REQUIRED TASK:
Copy out every line of the records below that contains the string "number".

TASK INPUT:

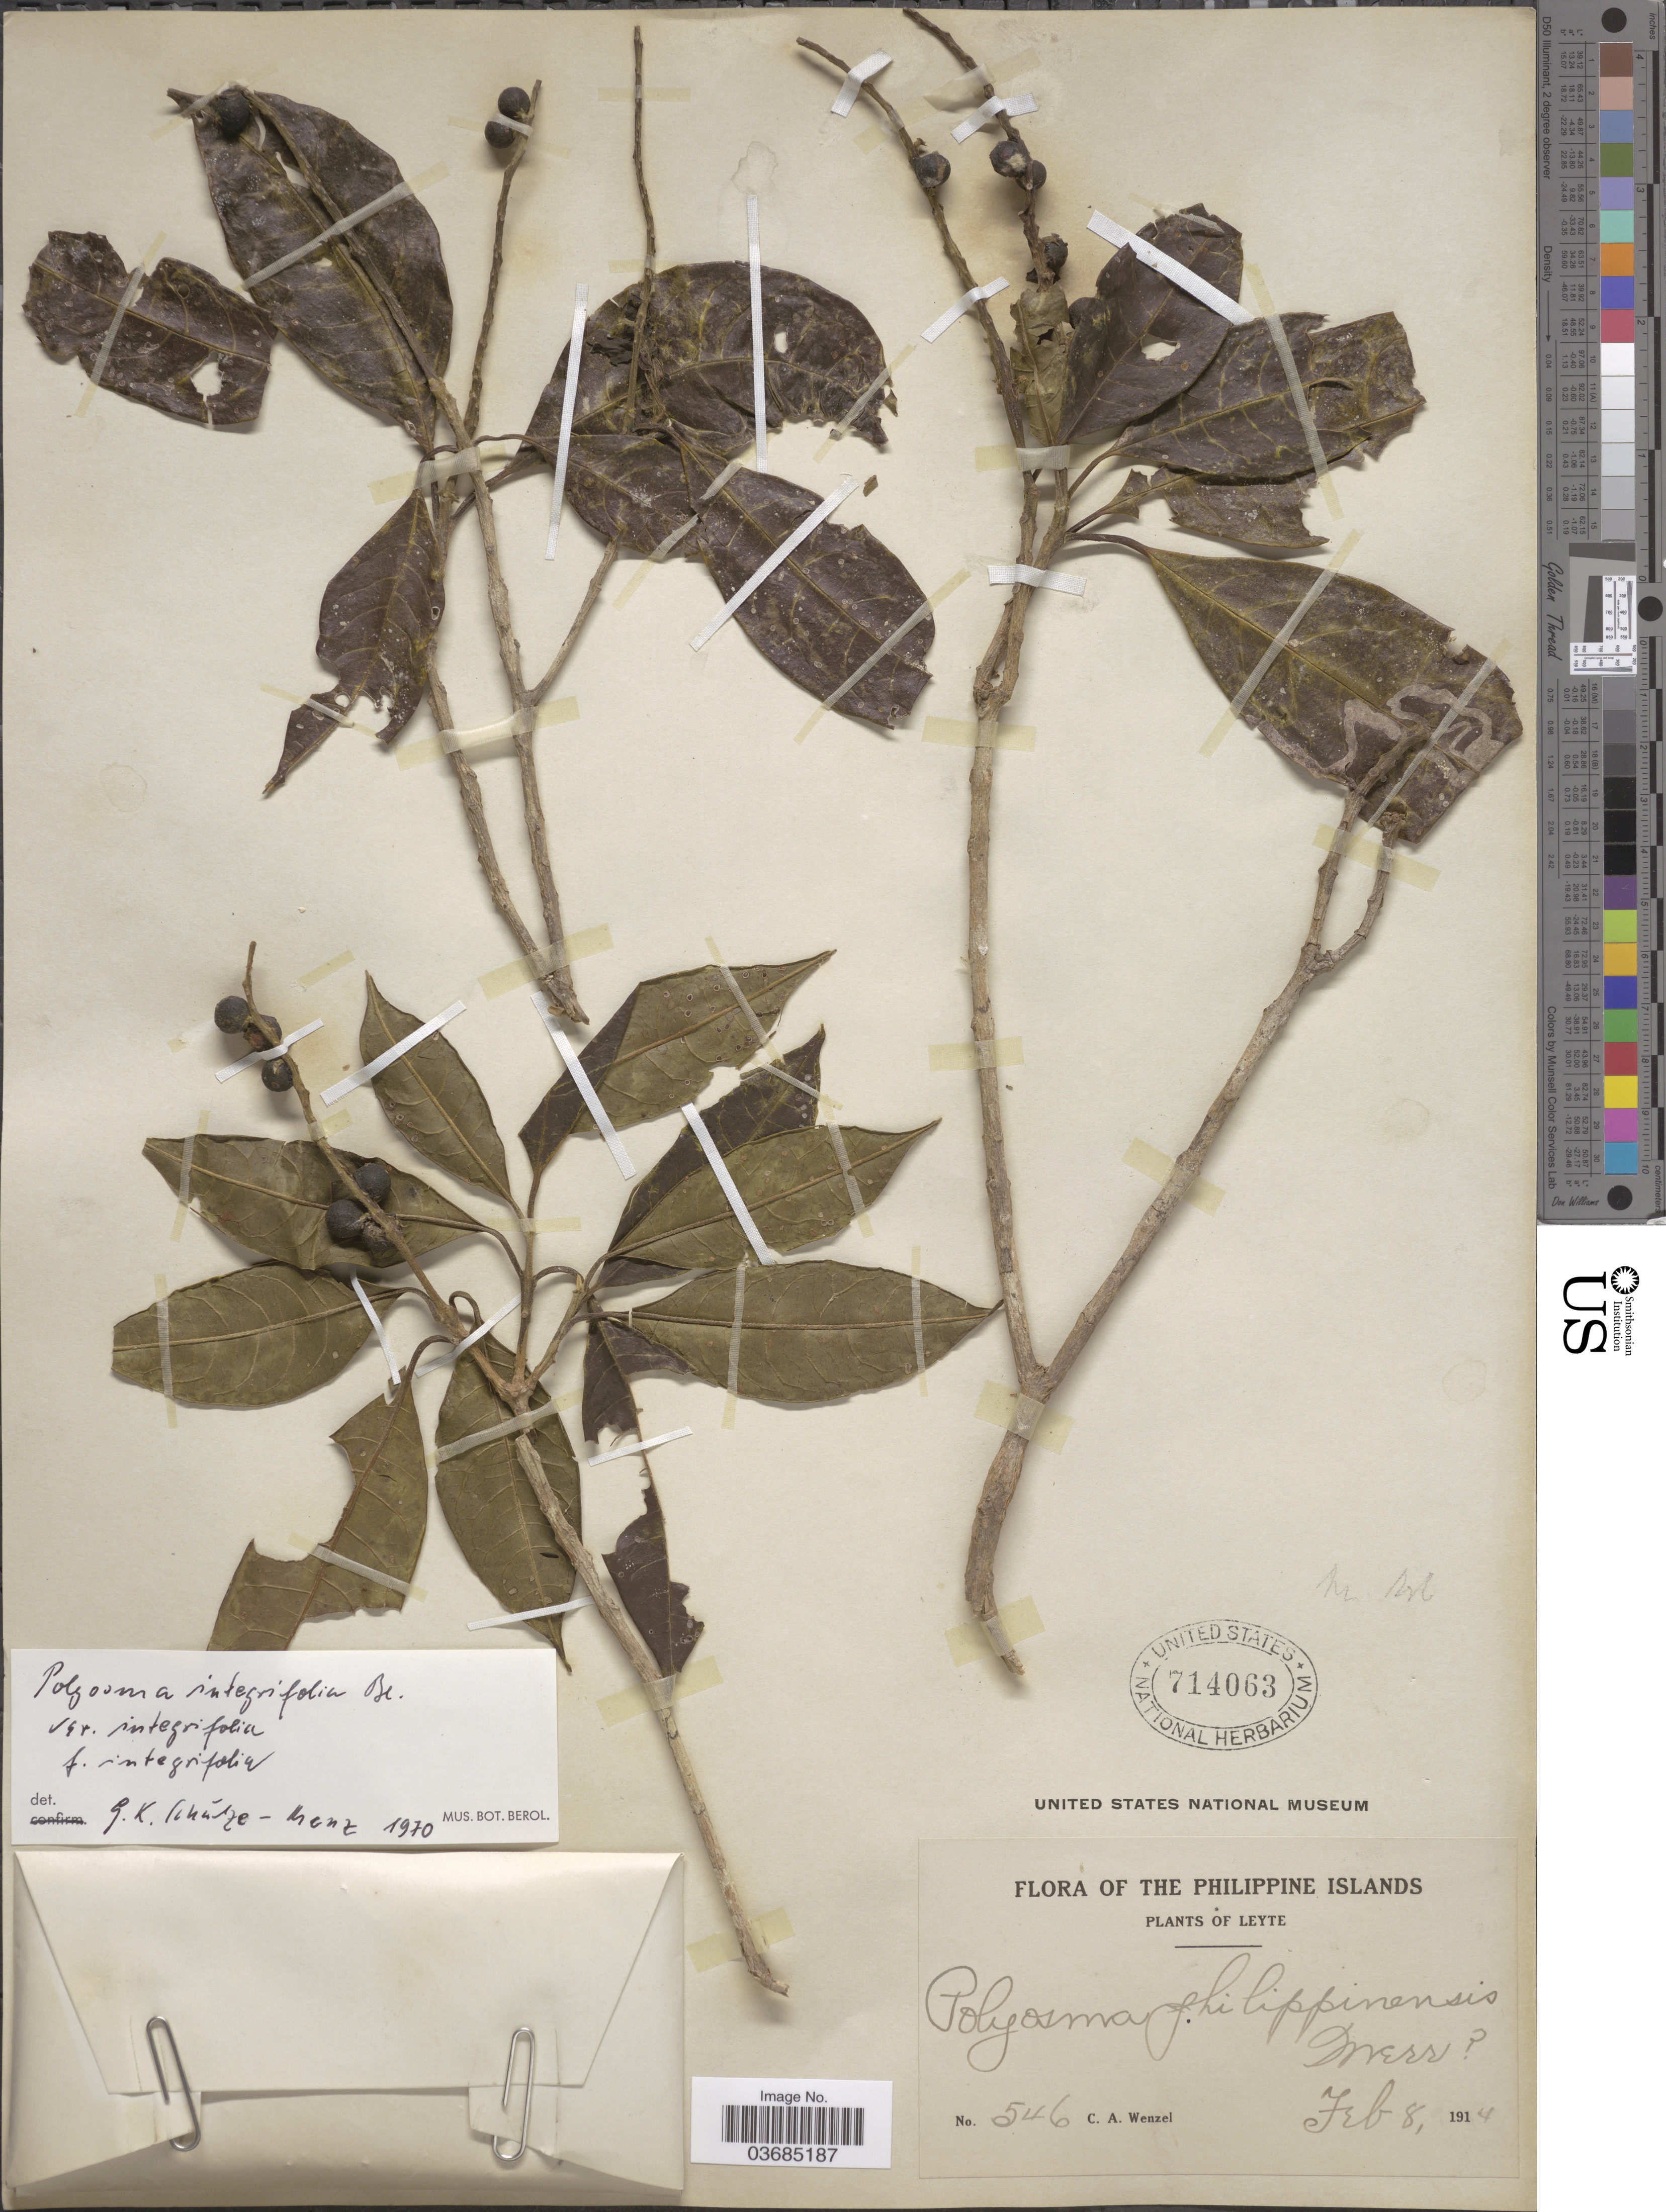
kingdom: Plantae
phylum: Tracheophyta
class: Magnoliopsida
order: Escalloniales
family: Escalloniaceae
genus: Polyosma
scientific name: Polyosma integrifolia var. integrifolia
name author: Blume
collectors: C. Wenzel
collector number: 546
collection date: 1914-02-08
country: Philippines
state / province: Eastern Visayas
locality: Philippine Islands. Leyte.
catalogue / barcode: US 714063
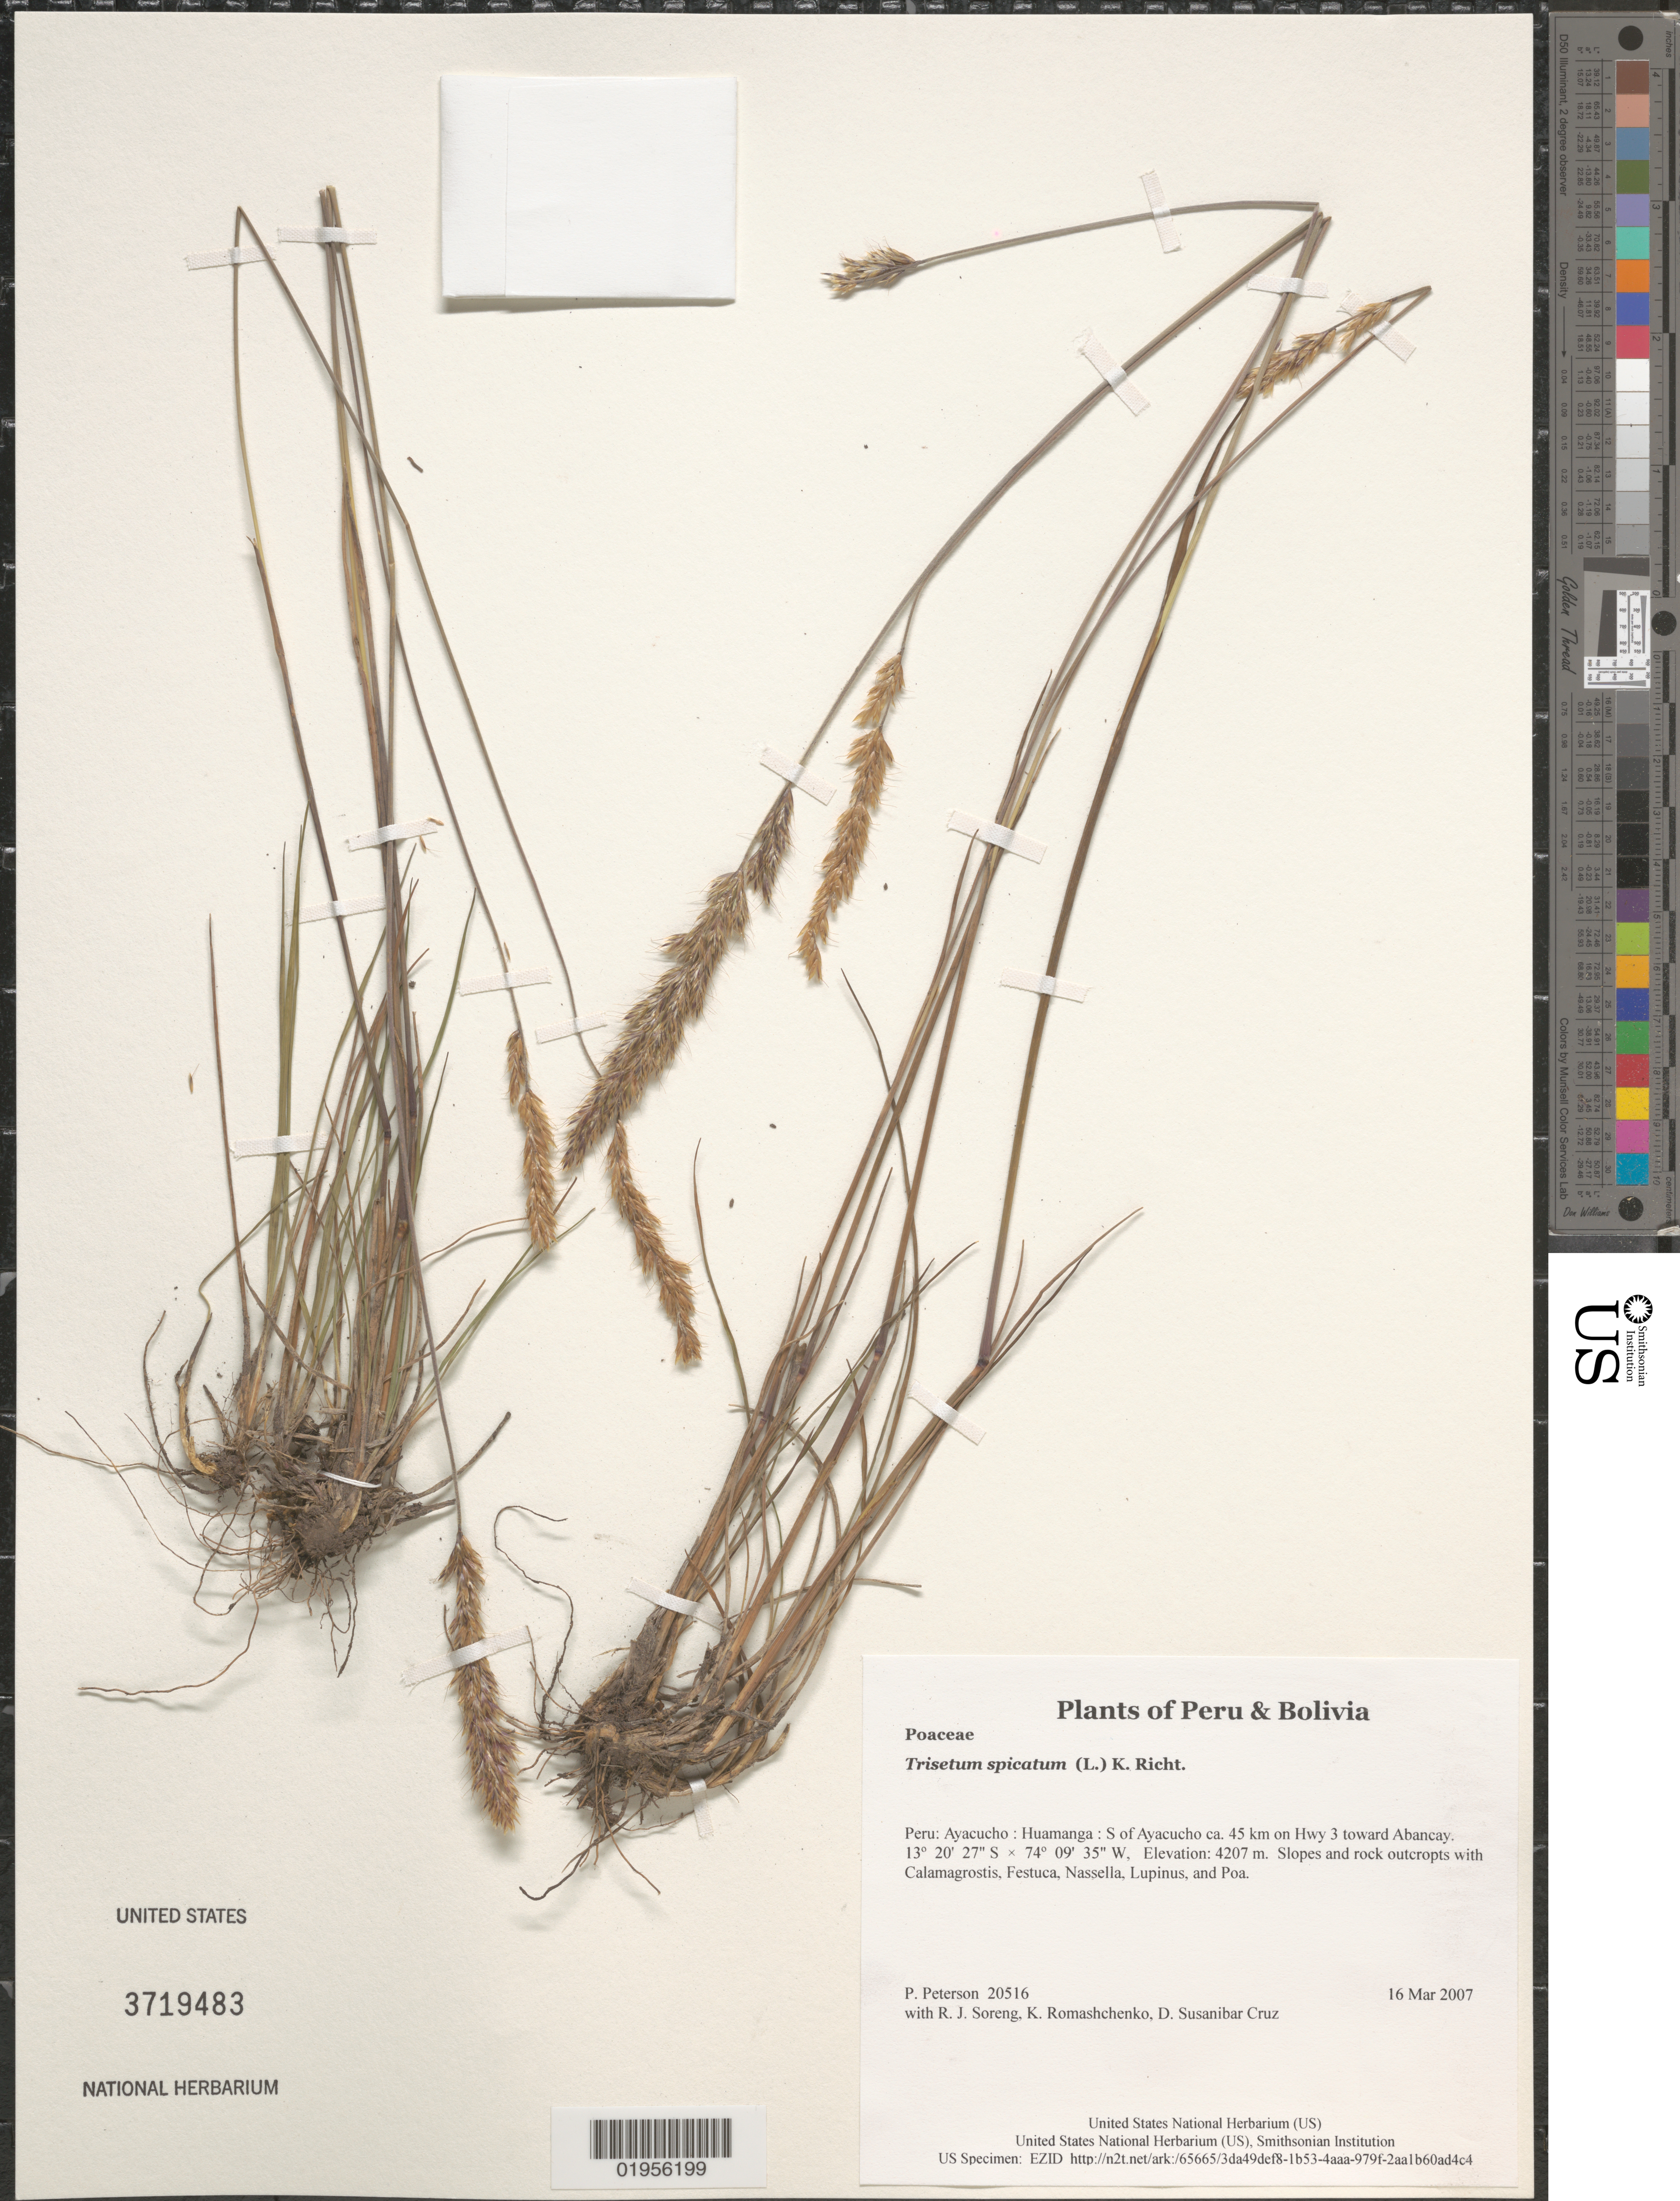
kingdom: Plantae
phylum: Tracheophyta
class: Liliopsida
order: Poales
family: Poaceae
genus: Trisetum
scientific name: Trisetum spicatum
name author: (L.) K. Richt.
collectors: P. M. Peterson, R. J. Soreng, K. Romashchenko & D. Susanibar Cruz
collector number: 20516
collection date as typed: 16 Mar 2007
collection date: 2007-03-16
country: Peru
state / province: Ayacucho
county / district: Huamanga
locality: S of Ayacucho ca. 45 km on Hwy 3 toward Abancay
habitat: Slopes and rock outcropts with Calamagrostis, Festuca, Nassella, Lupinus, and Poa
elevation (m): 4207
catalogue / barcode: US 3719483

FULL ANSWER:
collector number: 546
collector number: 20516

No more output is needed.